Ich bin mir bewusst, dass dieses Buch zur Weltliteratur gehört. Und ich weiß außerdem, dass es den Zeitgeist traf, der bei der Erstveröffentlichung 1851 (als Buch 1852) herrschte. Und doch…
Ich habe das Werk gelesen, an manchen Stellen war ich auch berührt davon. Aber ich habe – je länger das Buch war – eine gewisse Abscheu entwickelt. Nicht wegen der “in den USA seit langem heftige Kritik aufgrund der von vielen als zu unterwürfig bezeichneten Darstellung der Sklaven”(wikipedia) – die ich so gar nicht erkennen kann, da es viele starke Figuren im Buch gibt, die dem widersprechen. Sondern wegen der alles übertünchenden Religion.

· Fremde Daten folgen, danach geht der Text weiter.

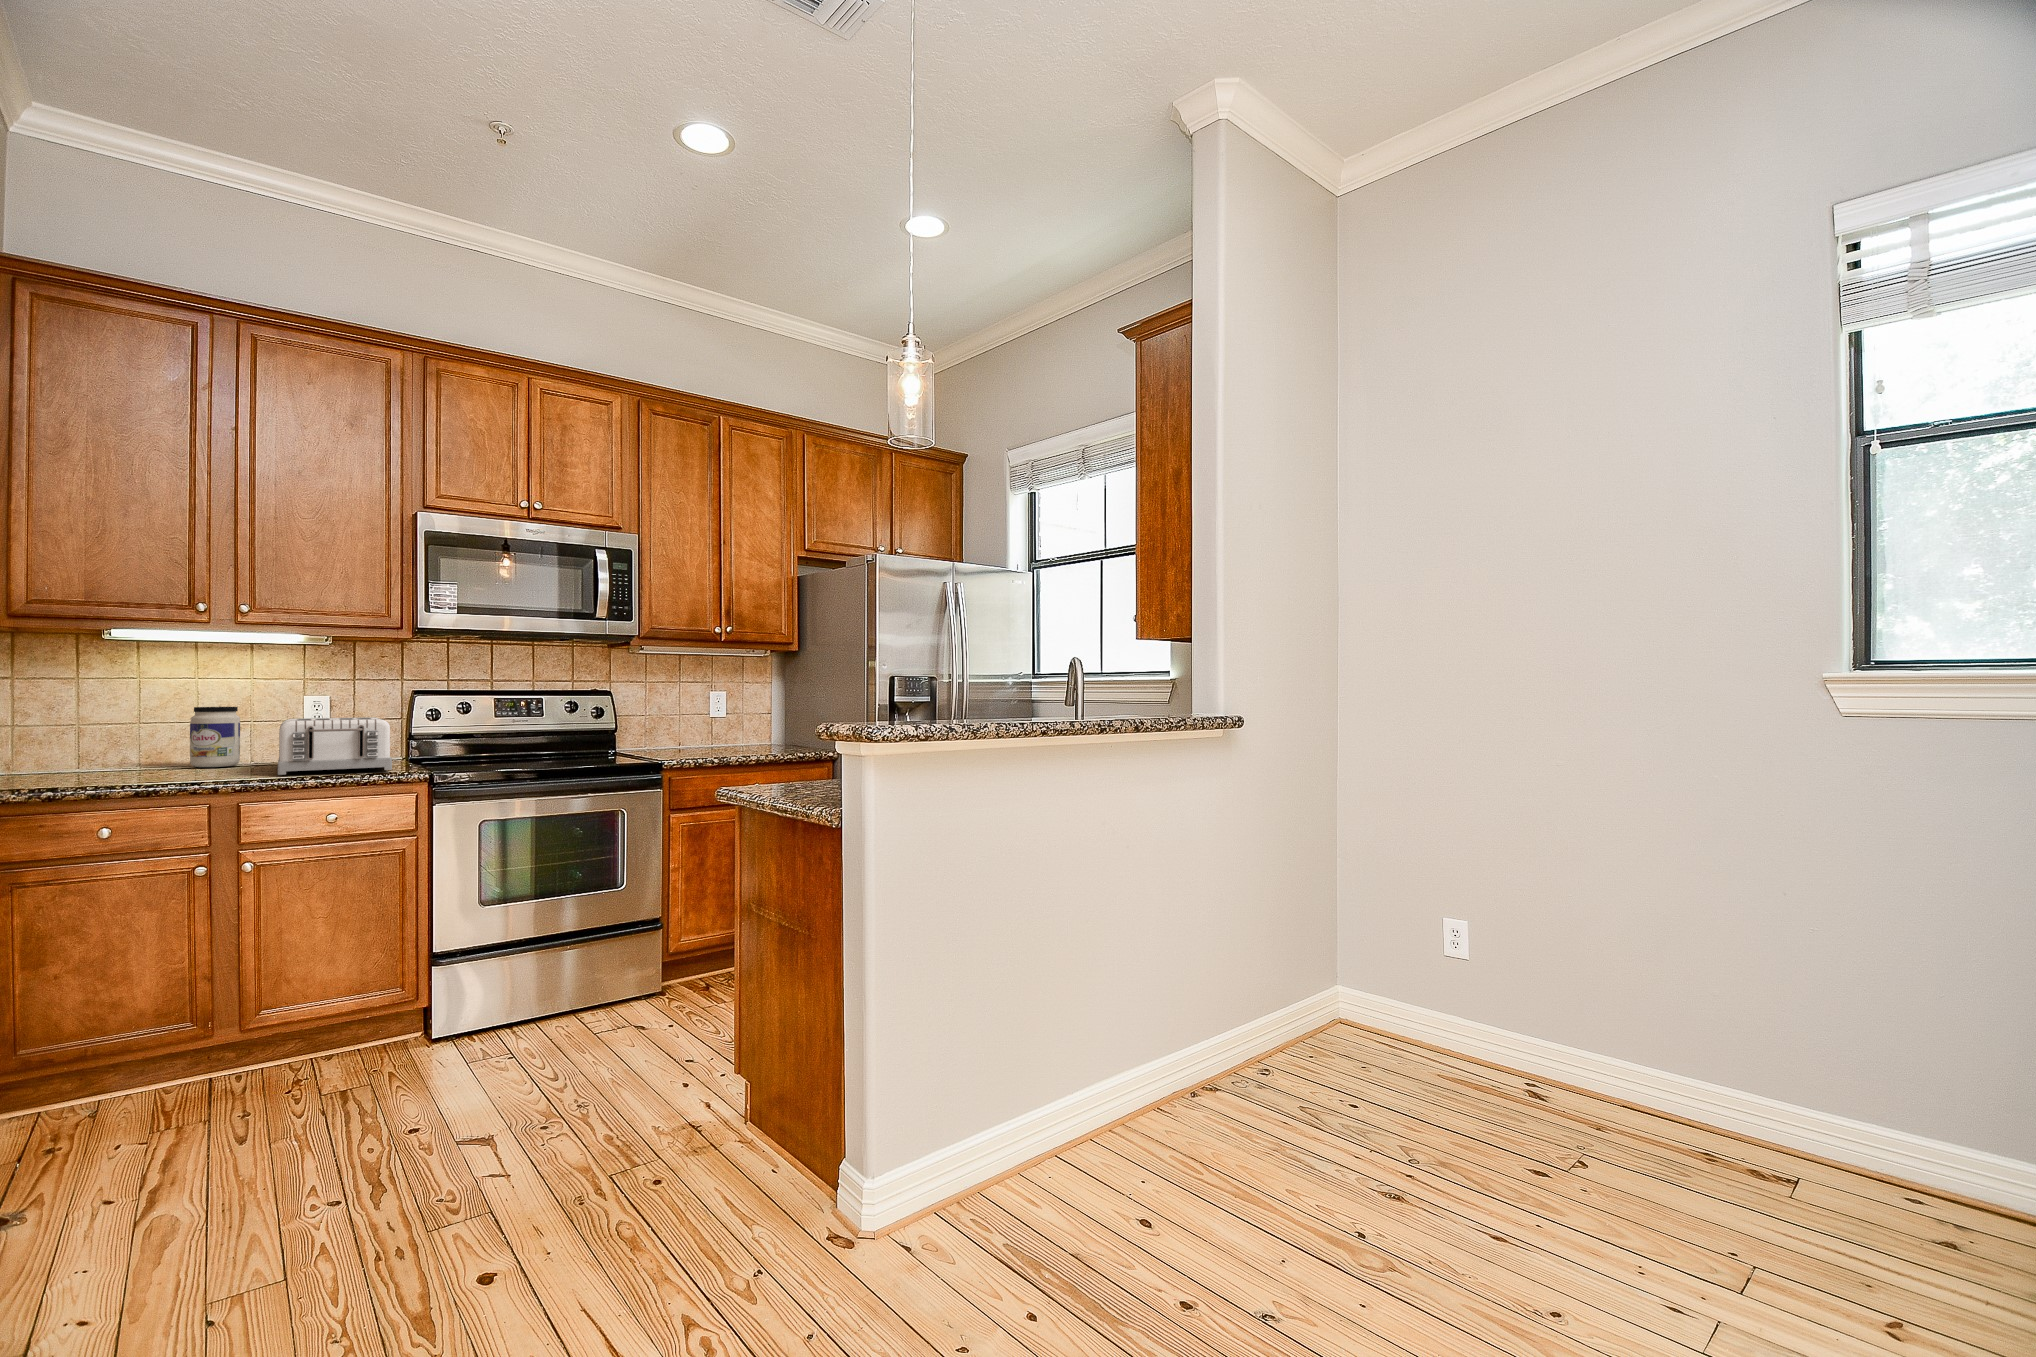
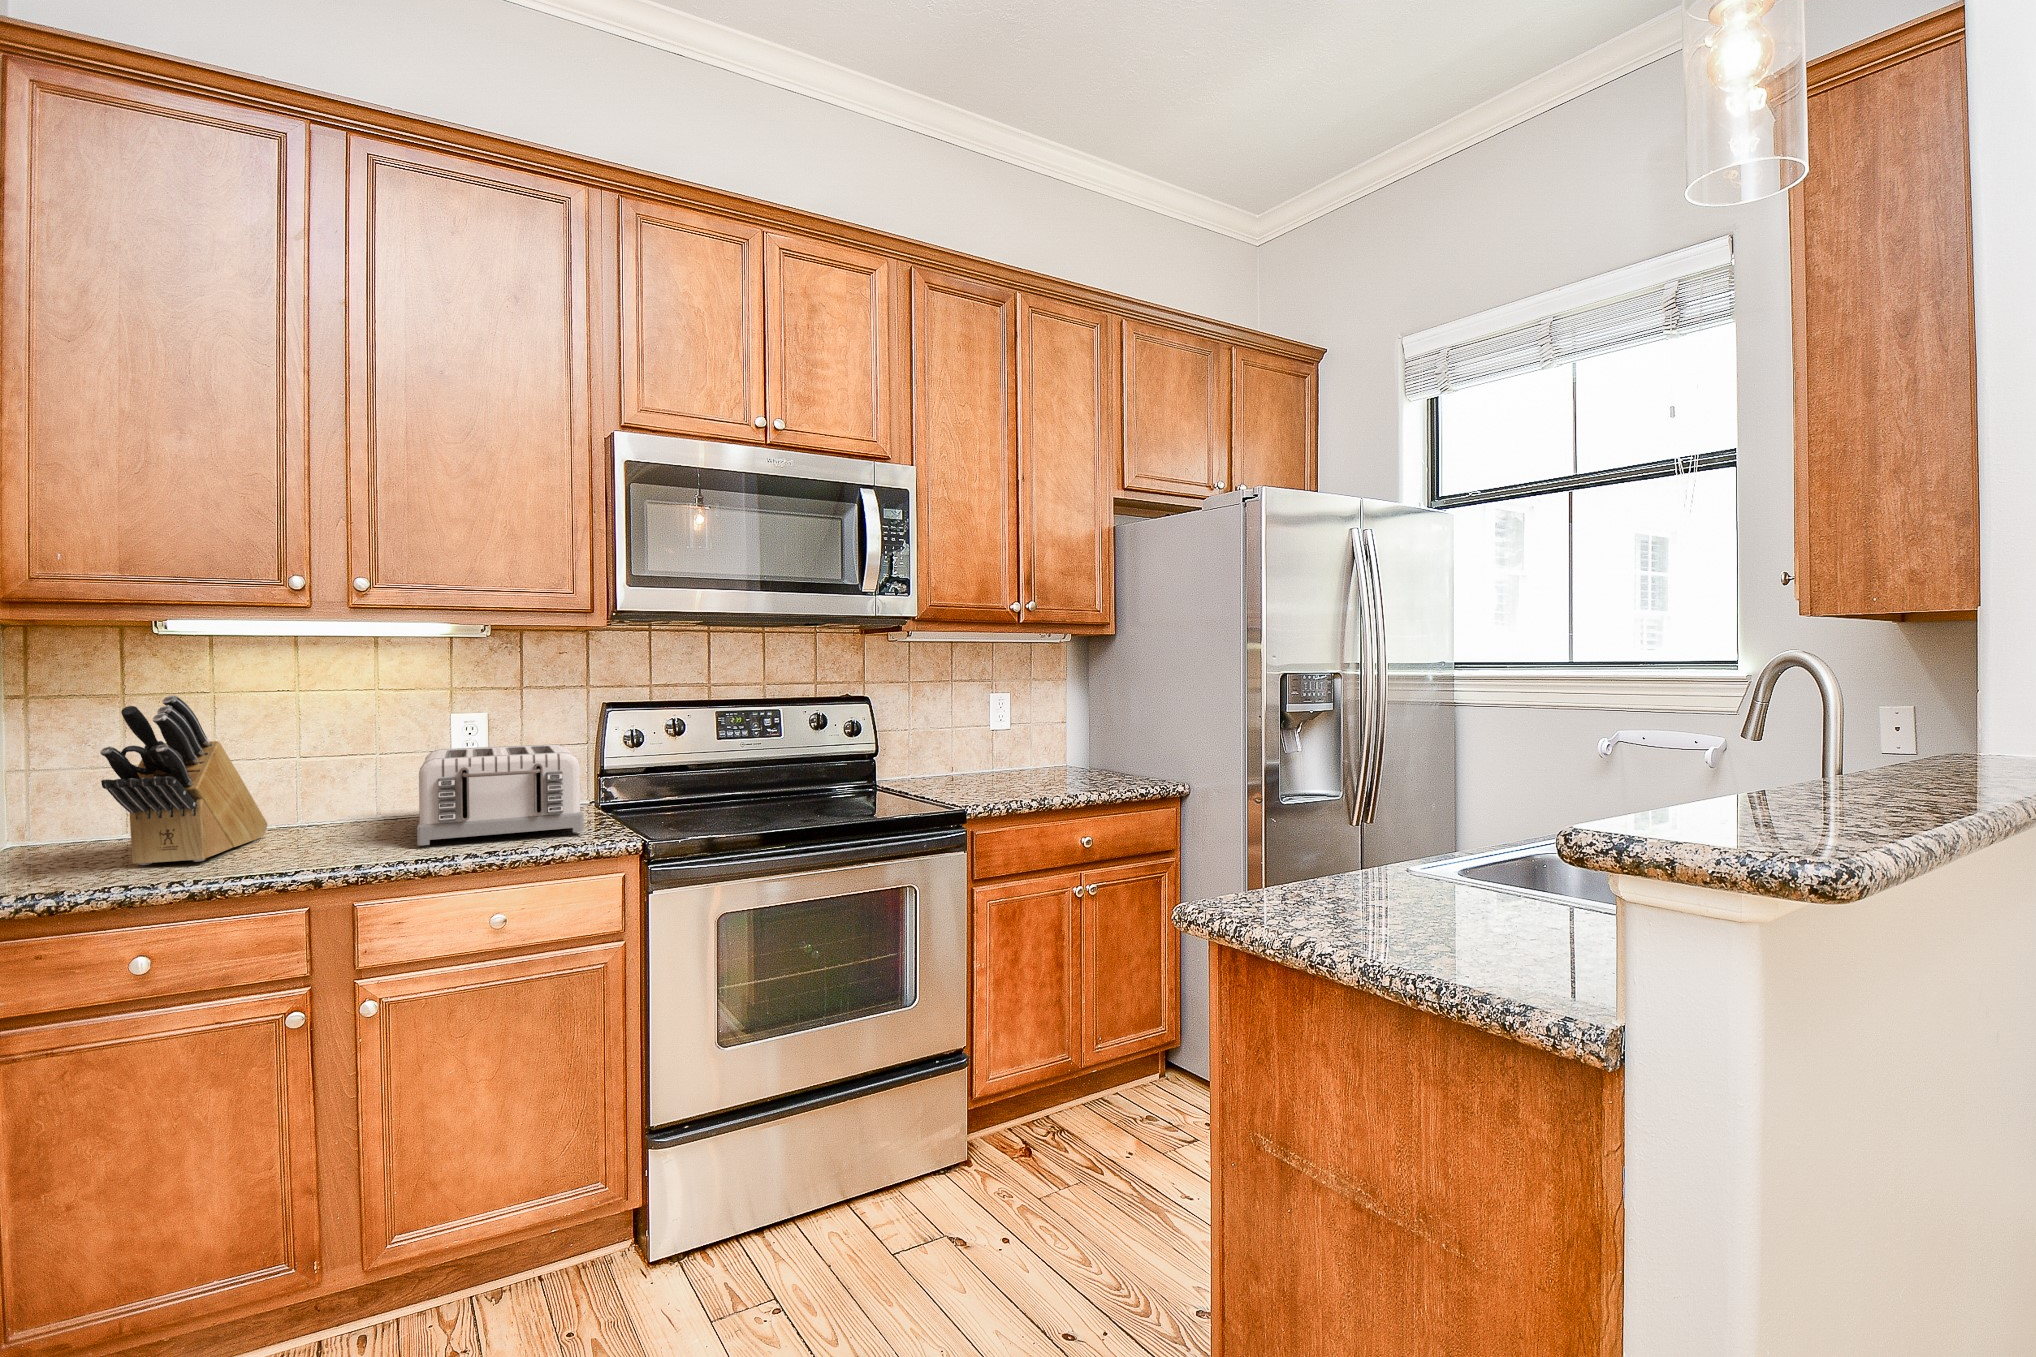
knife block: none [77,676,171,781] -> present [100,695,268,865]
jar: present [190,707,240,767] -> none [298,731,370,825]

Es mag ja sein, dass mich meine eigene Geschichte und die eigene Behandlung dieses Themas besonders empfindlich macht; aber mich macht diese “gottgegebene” Schicksalsergebenheit einfach nur wütend.
Anfangs glänzt das Buch durch eine relativ genaue Beschreibung des Lebens der Protagonisten. Allerdings kommt mir das, was über das Leben der Sklaven erzählt wird, oft sehr oberflächlich vor. Das Leid wird beschrieben. Aber nie so, dass es der Leser nacherleben, nach- und mitempfinden kann. Beecher-Stowe kennt – das ist zu spüren – das Leben der Sklavenhalter besser. So wie heute die “Wilmersdorfer Witwen” beim Kaffekränzchen sich über “die armen Neger in Afrika” unterhalten, dabei Nestlé-Kaffee trinken und sich über Schnäppchen unterhalten.
Es wirkt unecht. Es ist unecht.
Hier sind Bücher wie “Eine Zusammenkunft alter Männer” von Ernest J. Gainesville oder Harper Lees’ “Wer die Nachtigall stört” einfacher und ehrlicher. Sie sind glaubwürdiger, weil die Perspektive stimmt. Und das fehlt mir an “Onkel Toms Hütte”.
Wie gesagt: und dann noch die christliche Soße über Allem. (So wie in der DDR die “utopischen Romane über gute Plots die “rote Soße” gegossen bekamen.) Elend zu krepieren im Schuppen und dafür dem “Herren” Dank zu sagen ist nichts, was ich für erstrebenswert halte. Oder überhaupt nur für glaubwürdig. Auch wenn ich weiß, dass ich das aus meiner Sicht so empfinde, glaube ich nicht, dass Menschen jemals gern so gestorben sind.
Heutzutage könnte man solch ein Buch nicht mehr auf diese Art schreiben. Schon allein der dramaturgische Aufbau hält keiner Kritik mehr stand (die zwei Erzählungsstränge laufen nicht einmal zeitlich so recht parallel).
“Onkel Toms Hütte” war Weltliteratur, hat aber heute kaum noch die Kraft, aufzurütteln. Es war ein wichtiges Buch, ist es aber nicht mehr.